Beyond the TPP’s clear potential to lock us into an Internet trap, which would criminalize a lot of what we do online, there’s also the secrecy aspect: the TPP negotiation process has been anything but transparent and accountable.
Public participation? Recognition of civil society stakeholders? Industry lobbyists don’t want any of it.
This is why the TPP negotiations continue to take place behind closed doors, shrouded in secrecy. But there have been leaks, the most recent of which appeared just recently. Though it’s only a few short paragraphs, the text reveals that U.S. lobbyists, while trying to appear to back down, are leaving themselves plenty of room to block content, fine users, and terminate connections.

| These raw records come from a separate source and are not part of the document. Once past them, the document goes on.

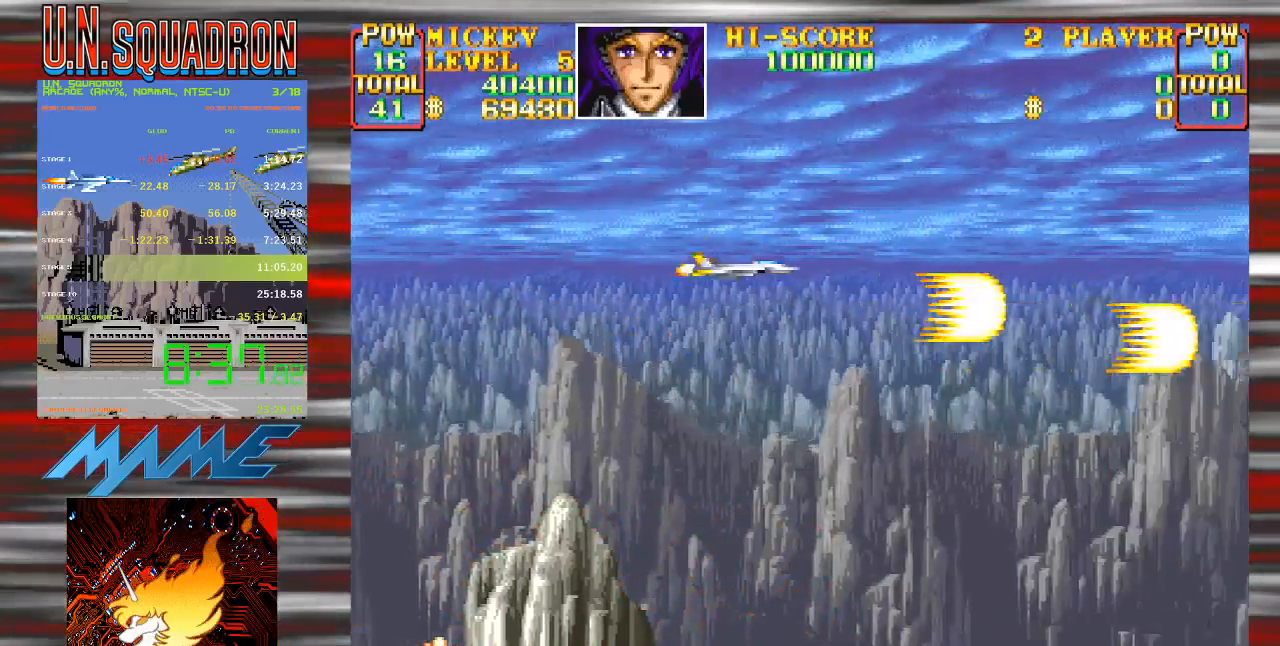
{"dt_ms": 500, "buttons": ["Y", "DPAD_RIGHT"], "events": [[17, "DPAD_RIGHT", "down"], [33, "DPAD_UP", "up"], [83, "DPAD_RIGHT", "up"], [133, "DPAD_DOWN", "down"], [283, "Y", "up"], [350, "DPAD_RIGHT", "down"], [350, "Y", "down"], [500, "DPAD_DOWN", "up"]]}
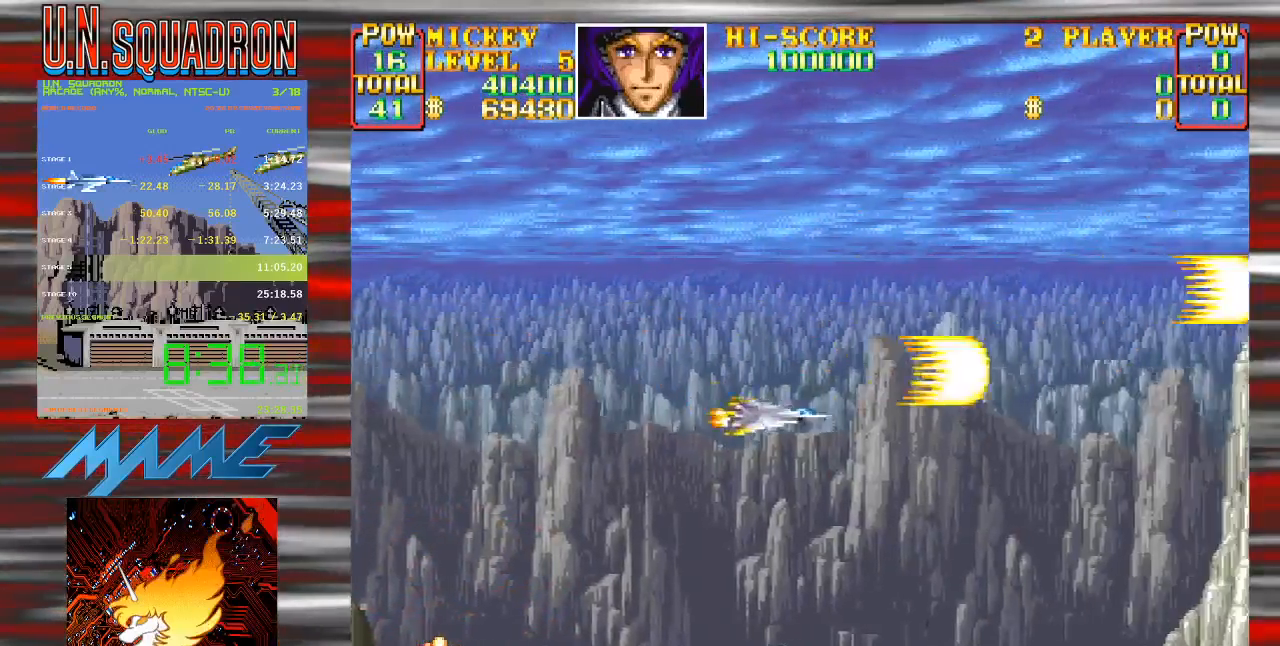
{"dt_ms": 500, "buttons": ["Y"], "events": [[17, "DPAD_RIGHT", "up"], [100, "DPAD_DOWN", "down"], [183, "DPAD_LEFT", "down"], [267, "DPAD_LEFT", "up"], [367, "DPAD_DOWN", "up"]]}
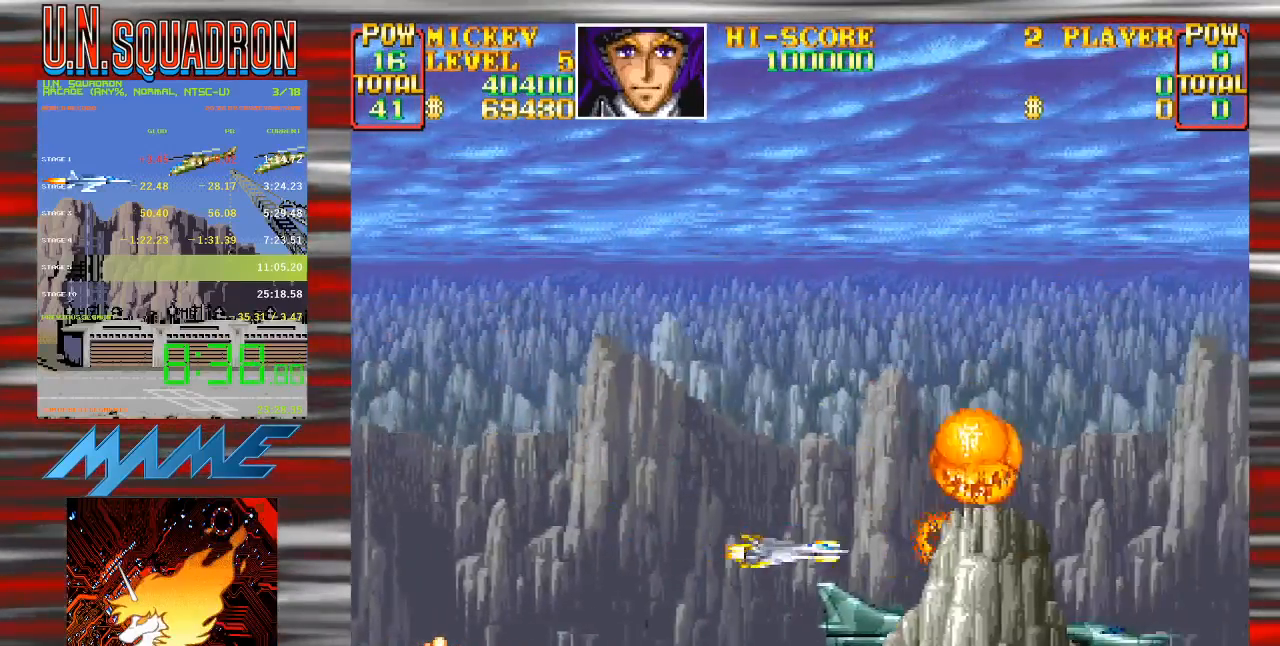
{"dt_ms": 500, "buttons": ["Y"], "events": [[50, "DPAD_LEFT", "down"], [50, "DPAD_UP", "down"], [200, "DPAD_UP", "up"], [300, "DPAD_LEFT", "up"]]}
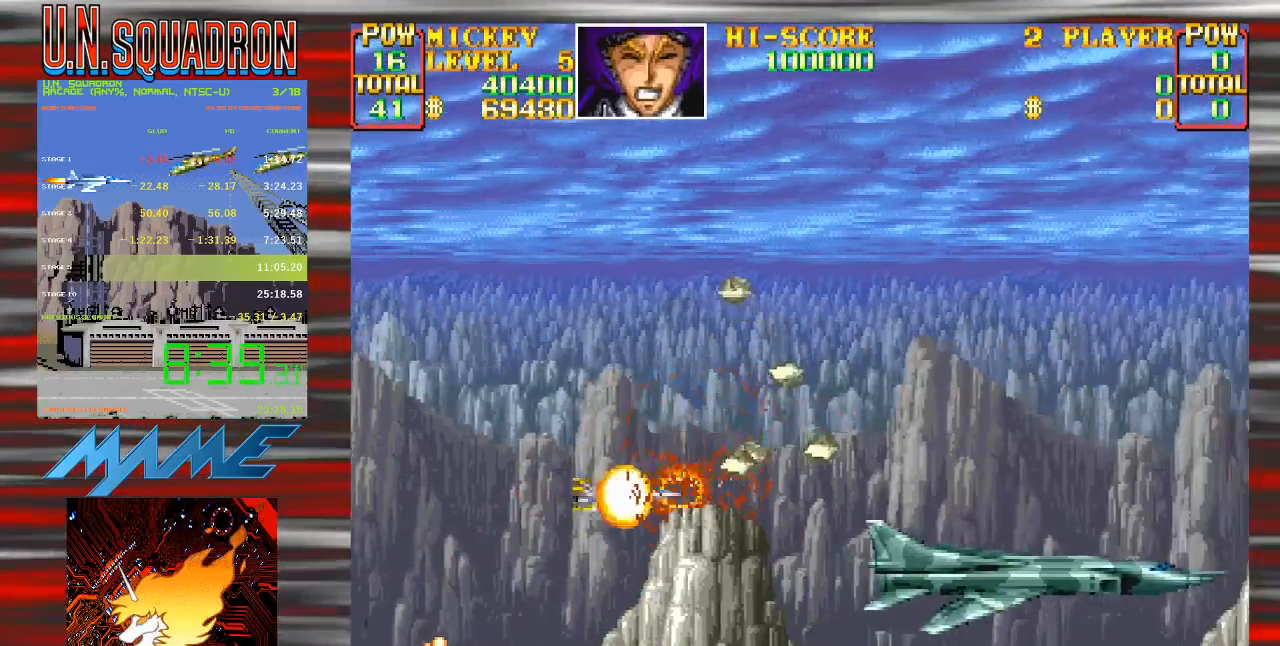
{"dt_ms": 500, "buttons": ["Y", "DPAD_RIGHT"], "events": [[150, "DPAD_UP", "down"], [217, "DPAD_RIGHT", "down"], [250, "DPAD_UP", "up"], [283, "Y", "up"], [367, "Y", "down"]]}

Ars Technica reporter Megan Geuss summarizes this piece of TPP history well:
The TPP met last in early July in San Diego, CA for a round of negotiations, but none of the draft texts were made public. After that round of negotiations concluded, the USTR sent an e-mail to the press announcing that it was proposing language on fair use and limitations to copyright in the international treaty, a first for the generally conservative agency. But the leaked text, revealed by Knowledge Ecology International, suggests that these exceptions to IP rules won't be quite as open as some fair use advocates had hoped.
This comes as reports of a lobbying tour of TPP member countries indicate that the U.S. is going above and beyond to quell opposition to the agreement’s restrictive measures.
As the most recent leak suggests, the U.S. and Australia are pushing for more restrictive language, while other negotiating countries like New Zealand, Chile, Malaysia, Brunei, and Vietnam are in favor of more open rules. Let the arm-twisting begin.
U.S. trade officials made stops in Malaysia and Vietnam last week to discuss objections to the TPP’s intellectual property provisions. This after the latter two countries (among others) pushed to revise the text to allow national laws—those that are, in democracies, created more transparently and with public opinion in mind—to be a part of how the rules around fair use are decided.
It wouldn’t be surprising that the U.S. would want to build national governments’ support of invasive copyright restrictions. We now know that when the Canadian government was considering a copyright Amendment Act (the recently-passed Bill C-11), U.S. lobby groups exerted a huge amount of pressure on key MPs, which helped create a threat of an Internet lockdown. Malaysia is in a similar position; last April Malaysia enacted a law that largely reflects U.S. copyright law and the U.S. TPP proposals.
A quote from New Zealand ICT Minister Amy Adams exemplifies concerns that the citizens of many of the TPP nations are facing: “They are often seen in this negotiation space as being firmly on the side of rights holders’ [Big Media’s] agenda, but actually domestically they are still having this debate right now on the idea of the free Internet.”
In Australia, Greens Senator Scott Ludlam, echoed Adams’ take: "The Trans-Pacific Partnership Agreement, if the USA gets its way, will cause huge problems for Australians, but our Federal Government is backing Washington to the hilt.”
The next round of TPP negotiations is set for early September in Leesburg, Virginia. There, the discussion could focus on initial reactions to the recently-leaked proposal, which was tabled near the end of the last round in July.